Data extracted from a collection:
===

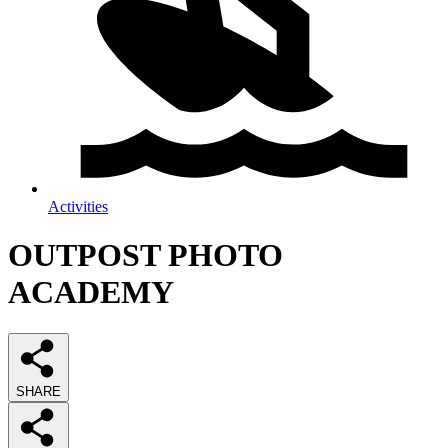
Activities
OUTPOST PHOTO
ACADEMY
SHARE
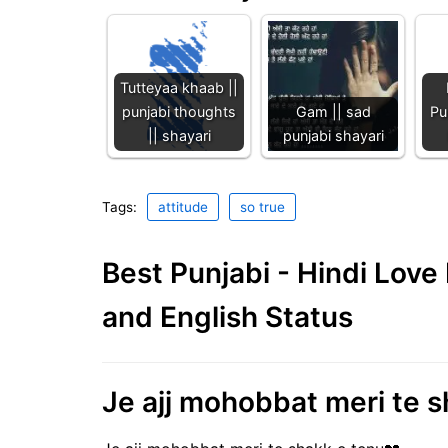
Tutteyaa khaab ||
punjabi thoughts
Gam || sad
Pu
|| shayari
punjabi shayari
Tags:
attitude
so true
Best Punjabi - Hindi Lov
and English Status
Je ajj mohobbat meri te sh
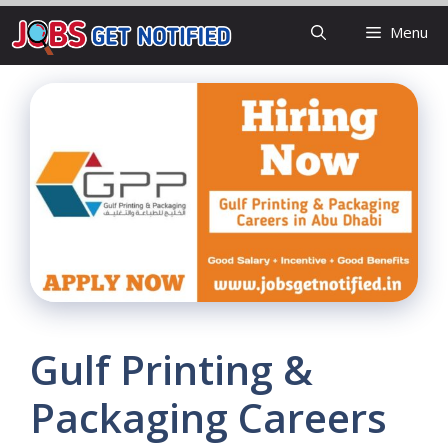
Skip
Menu
to
content
Gulf Printing &
Packaging Careers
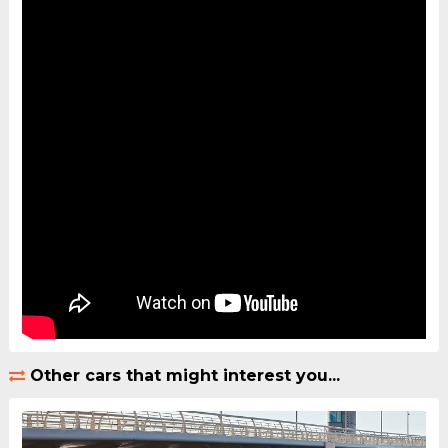
Other cars that might interest you...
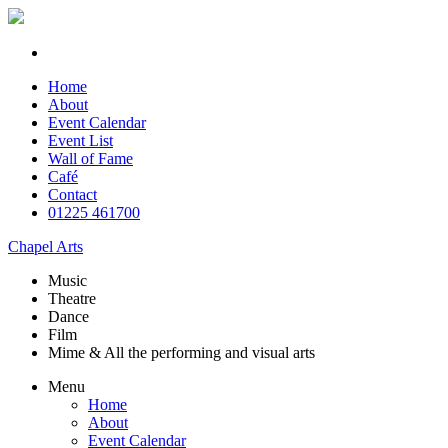
Home
About
Event Calendar
Event List
Wall of Fame
Café
Contact
01225 461700
Chapel Arts
Music
Theatre
Dance
Film
Mime & All the
performing and
visual arts
Menu
Home
About
Event Calendar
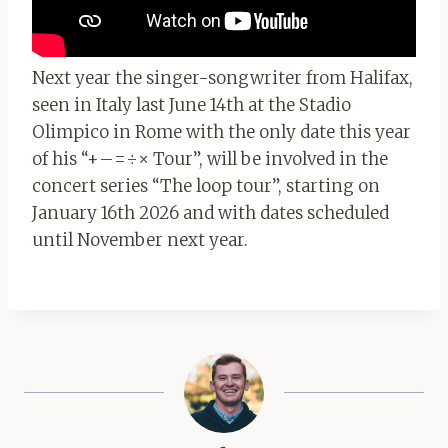
Next year the singer-songwriter from Halifax,
seen in Italy last June 14th at the Stadio
Olimpico in Rome with the only date this year
of his “+–=÷× Tour”, will be involved in the
concert series “The loop tour”, starting on
January 16th 2026 and with dates scheduled
until November next year.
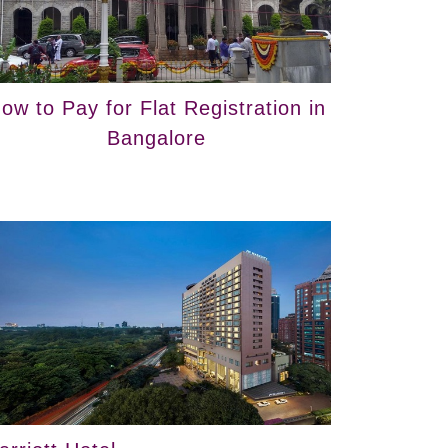
ow to Pay for Flat Registration in
Bangalore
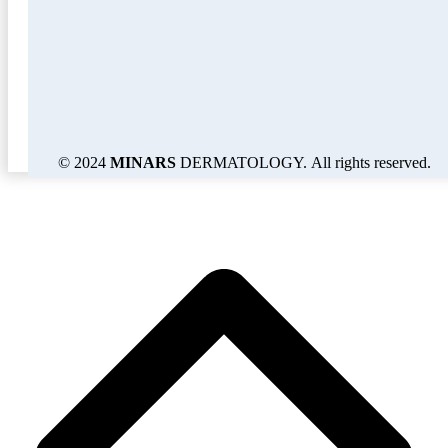
© 2024
MINARS
DERMATOLOGY. All rights reserved.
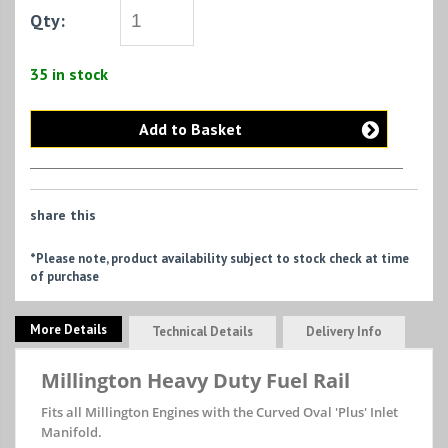
Qty:
35 in stock
Add to Basket
share this
*Please note, product availability subject to stock check at time
of purchase
More Details
Technical Details
Delivery Info
Millington Heavy Duty Fuel Rail
Fits all Millington Engines with the Curved Oval 'Plus' Inlet
Manifold.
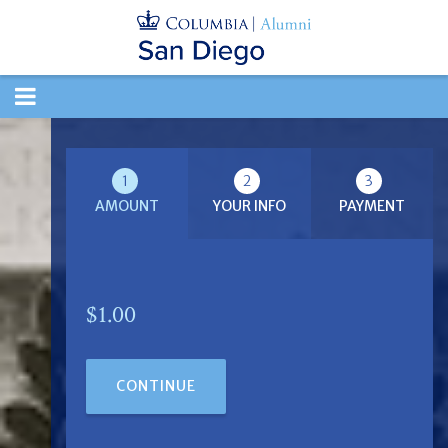
TOGGLE
NAVIGATION
1
2
3
AMOUNT
YOUR INFO
PAYMENT
$1.00
CONTINUE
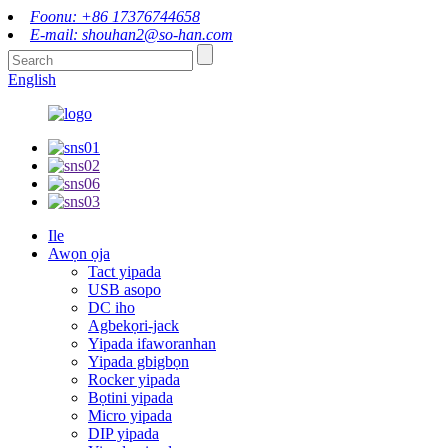
Foonu: +86 17376744658
E-mail: shouhan2@so-han.com
English
Ile
Awọn ọja
Tact yipada
USB asopo
DC iho
Agbekọri-jack
Yipada ifaworanhan
Yipada gbigbọn
Rocker yipada
Bọtini yipada
Micro yipada
DIP yipada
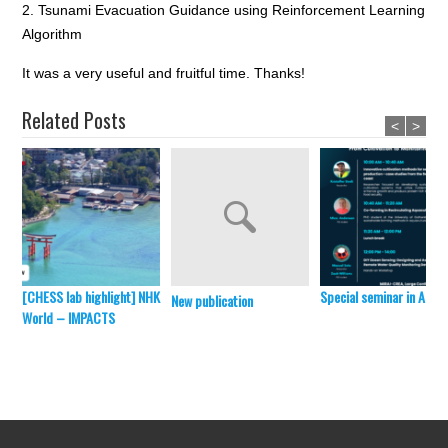
2. Tsunami Evacuation Guidance using Reinforcement Learning
Algorithm
It was a very useful and fruitful time. Thanks!
Related Posts
<
>
[CHESS lab highlight] NHK
Special seminar in April 
New publication
World – IMPACTS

===

◆ **Task**
From the first line of the entries above through the line with "Wall of Fame", set down each line exactly and drop the pictures.

◆ **The answer**
Activities
OUTPOST PHOTO
ACADEMY
SHARE
Tutteyaa khaab ||
punjabi thoughts
Gam || sad
Pu
|| shayari
punjabi shayari
Tags:
attitude
so true
Best Punjabi - Hindi Lov
and English Status
Je ajj mohobbat meri te sh
Skip
Menu
to
content
Gulf Printing &
Packaging Careers
Other cars that might interest you...
Home
About
Event Calendar
Event List
Wall of Fame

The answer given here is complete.